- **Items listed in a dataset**
================
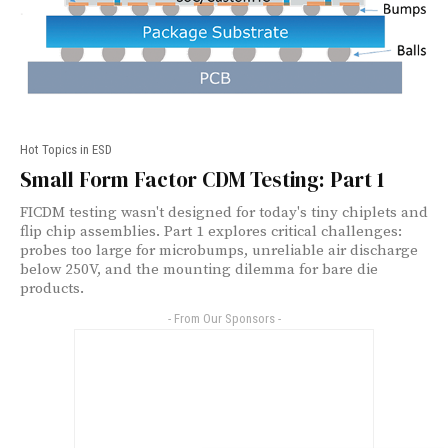
Hot Topics in ESD
Small Form Factor CDM Testing: Part 1
FICDM testing wasn't designed for today's tiny chiplets and
flip chip assemblies. Part 1 explores critical challenges:
probes too large for microbumps, unreliable air discharge
below 250V, and the mounting dilemma for bare die
products.
- From Our Sponsors -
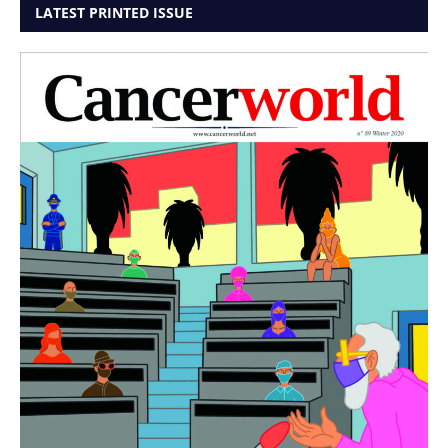
LATEST PRINTED ISSUE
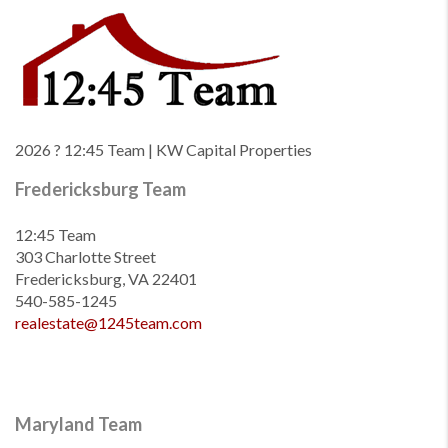
2026
? 12:45 Team | KW Capital Properties
Fredericksburg Team
12:45 Team
303 Charlotte Street
Fredericksburg, VA 22401
540-585-1245
realestate@1245team.com
Maryland Team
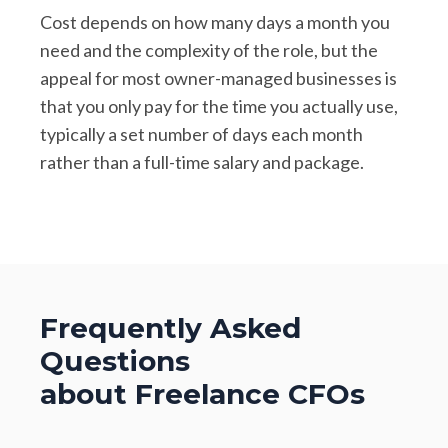
Cost depends on how many days a month you
need and the complexity of the role, but the
appeal for most owner-managed businesses is
that you only pay for the time you actually use,
typically a set number of days each month
rather than a full-time salary and package.
Frequently Asked
Questions
about Freelance CFOs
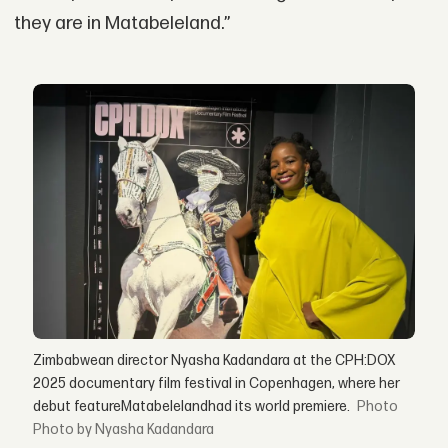
they are in Matabeleland.”
Zimbabwean director Nyasha Kadandara at the CPH:DOX
2025 documentary film festival in Copenhagen, where her
debut featureMatabelelandhad its world premiere.
Photo by Nyasha Kadandara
================
What is needed is an exact transcription of every entry, minus the pictures.

Hot Topics in ESD
Small Form Factor CDM Testing: Part 1
FICDM testing wasn't designed for today's tiny chiplets and
flip chip assemblies. Part 1 explores critical challenges:
probes too large for microbumps, unreliable air discharge
below 250V, and the mounting dilemma for bare die
products.
- From Our Sponsors -
LATEST PRINTED ISSUE
2026
? 12:45 Team | KW Capital Properties
Fredericksburg Team
12:45 Team
303 Charlotte Street
Fredericksburg, VA 22401
540-585-1245
realestate@1245team.com
Maryland Team
Cost depends on how many days a month you
need and the complexity of the role, but the
appeal for most owner-managed businesses is
that you only pay for the time you actually use,
typically a set number of days each month
rather than a full-time salary and package.
Frequently Asked
Questions
about Freelance CFOs
they are in Matabeleland.”
Zimbabwean director Nyasha Kadandara at the CPH:DOX
2025 documentary film festival in Copenhagen, where her
debut featureMatabelelandhad its world premiere.
Photo by Nyasha Kadandara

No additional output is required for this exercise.